Verify the indicated function y=phi(x) is an explicit solution of the given equation. Consider the phi function as a solution of the differential equation and give at lease one interval I of definition.

[math](y-x)y'=y-x+8[/math] where [math]y=x+4\sqrt{x+2}[/math]

So the derivative is [math]y'=1+\frac{2}{\sqrt{x+2}}[/math]
and the LHS becomes [math](y-x)(1+\frac{2}{\sqrt{x+2}})=
y+\frac{2y}{\sqrt{x+2}}-x-\frac{2x}{\sqrt{x+2}}=[/math]

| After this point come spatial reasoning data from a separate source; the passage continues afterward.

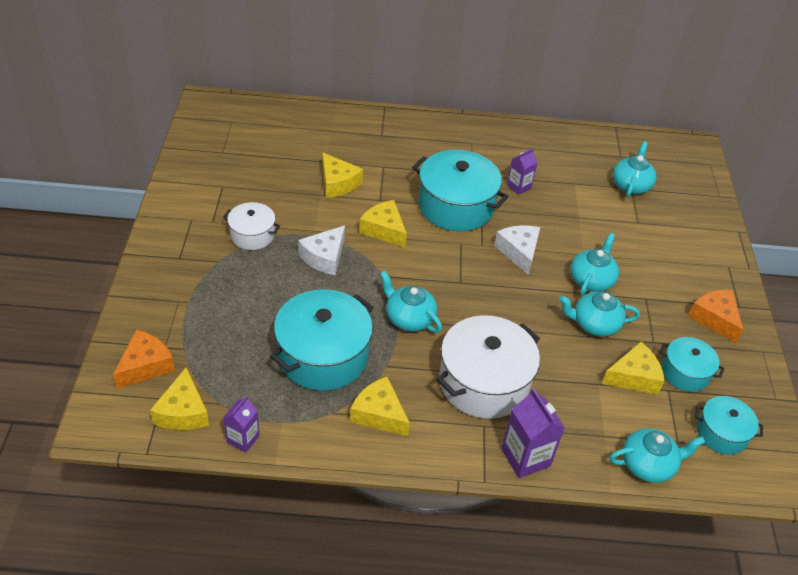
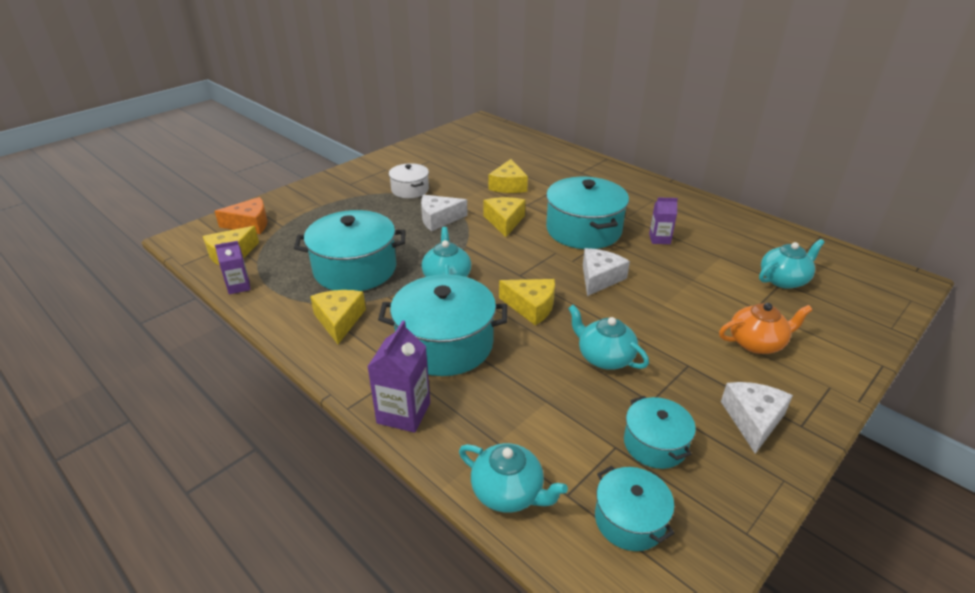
camera: 45 degrees right, 10 degrees down
white pot [436,315,540,419] -> turquoise pot [378,274,507,376]
turquoise teapot [570,233,619,295] -> none
yellow cheese [602,342,664,395] -> yellow cheese moved to [499,279,555,326]
orange cheese [688,290,744,343] -> white cheese [721,382,793,454]
none -> orange teapot [719,303,812,354]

$$x+4\sqrt{x+2}+2(x+\frac{4 \sqrt{x+2}}{\sqrt{x+2}})-x-\frac{2}{\sqrt{x+2}}=4\sqrt{x+2}+2x+8-\frac{2x}{\sqrt{x+2}}$$

and the RHS becomes [math]y-x+8-x+4\sqrt{x+2}-x+8=4\sqrt{x+2}+8[/math]
which isn't equal but the answer key seems to think it is because it gives an interval of definition.

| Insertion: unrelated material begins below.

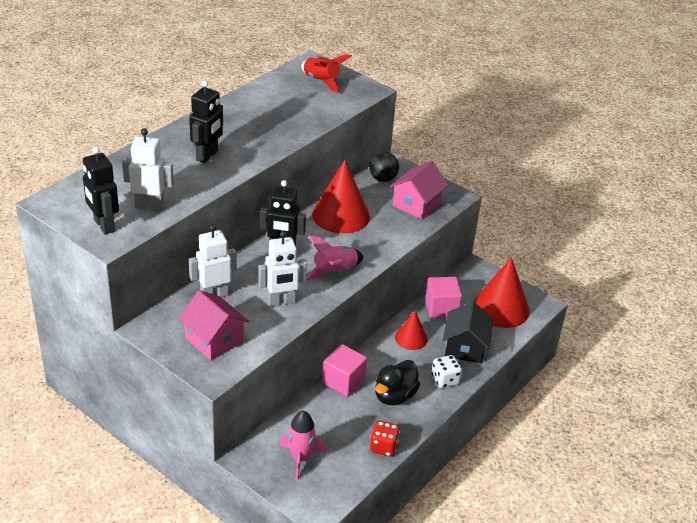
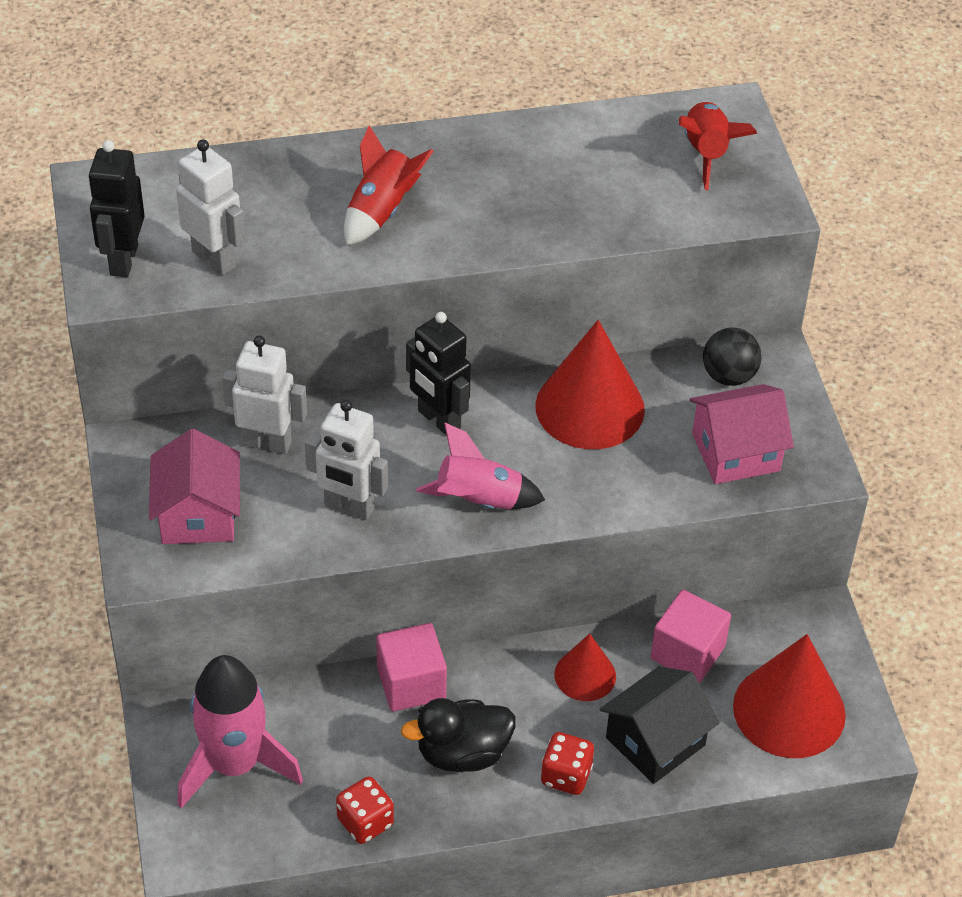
camera: 40 degrees right, 10 degrees up
black robot [189,80,223,163] -> red rocket [344,125,434,246]
pink rocket [280,411,326,480] -> pink rocket [177,655,303,808], size x1.52
white dice [432,355,462,388] -> red dice [541,732,594,795]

\displaystyle \begin{align*} \left( y - x \right) \, \frac{dy}{dx} &= y - x + 8 \end{align*}

If \displaystyle \begin{align*} y = x + 4\sqrt{x+2} \end{align*} then \displaystyle \begin{align*} \frac{dy}{dx} = 1 + \frac{2}{\sqrt{x + 2}} \end{align*} and so substituting into the DE we have:

\displaystyle \begin{align*} LHS &= \left( y - x \right) \, \frac{dy}{dx} \\ &= \left( x + 4\sqrt{x + 2} - x \right) \left( 1 + \frac{2}{\sqrt{x + 2}} \right) \\ &= x + \frac{2x}{\sqrt{x + 2}} + 4\sqrt{x + 2} + 8 - x - \frac{2x}{\sqrt{x + 2}} \\ &= \left( x + 4\sqrt{x + 2} \right) - x + 8 \\ &= y - x + 8 \\ &= RHS \end{align*}

 

[Prove It]

Another possibility is brute force, actually solving the DE:

\displaystyle \begin{align*} \left( y - x \right) \, \frac{dy}{dx} &= y - x + 8 \\ \frac{dy}{dx} &= \frac{y - x + 8}{y - x} \end{align*}

Make the substitution \displaystyle \begin{align*} u = y - x \implies \frac{du}{dx} = \frac{dy}{dx} - 1 \implies \frac{dy}{dx} = \frac{du}{dx} + 1 \end{align*} and the DE becomes

\displaystyle \begin{align*} \frac{dy}{dx} &= \frac{y - x + 8}{y - x} \\ \frac{du}{dx} + 1 &= \frac{u + 8}{u} \\ \frac{du}{dx} &= \frac{u + 8}{u} - 1 \\ \frac{du}{dx} &= \frac{8}{u} \\ u\,\frac{du}{dx} &= 8 \\ \int{ u\,\frac{du}{dx}\,dx} &= \int{8\,dx} \\ \int{u\,du} &= 8x + C_1 \\ \frac{1}{2}u^2 + C_2 &= 8x + C_1 \\ \frac{1}{2}u^2 &= 8x + C_1 - C_2 \\ u^2 &= 16x + C \textrm{ where } C = 2C_1 - 2C_2 \\ \left( y - x \right) ^2 &= 16x + C \\ y - x &= \sqrt{16x + C} \\ y &= x + \sqrt{16x + C} \end{align*}

Of course, your given function \displaystyle \begin{align*} y = x + 4\sqrt{x + 2} \end{align*} is the case where \displaystyle \begin{align*} C = 32 \end{align*}, thus your given function is a solution to the DE.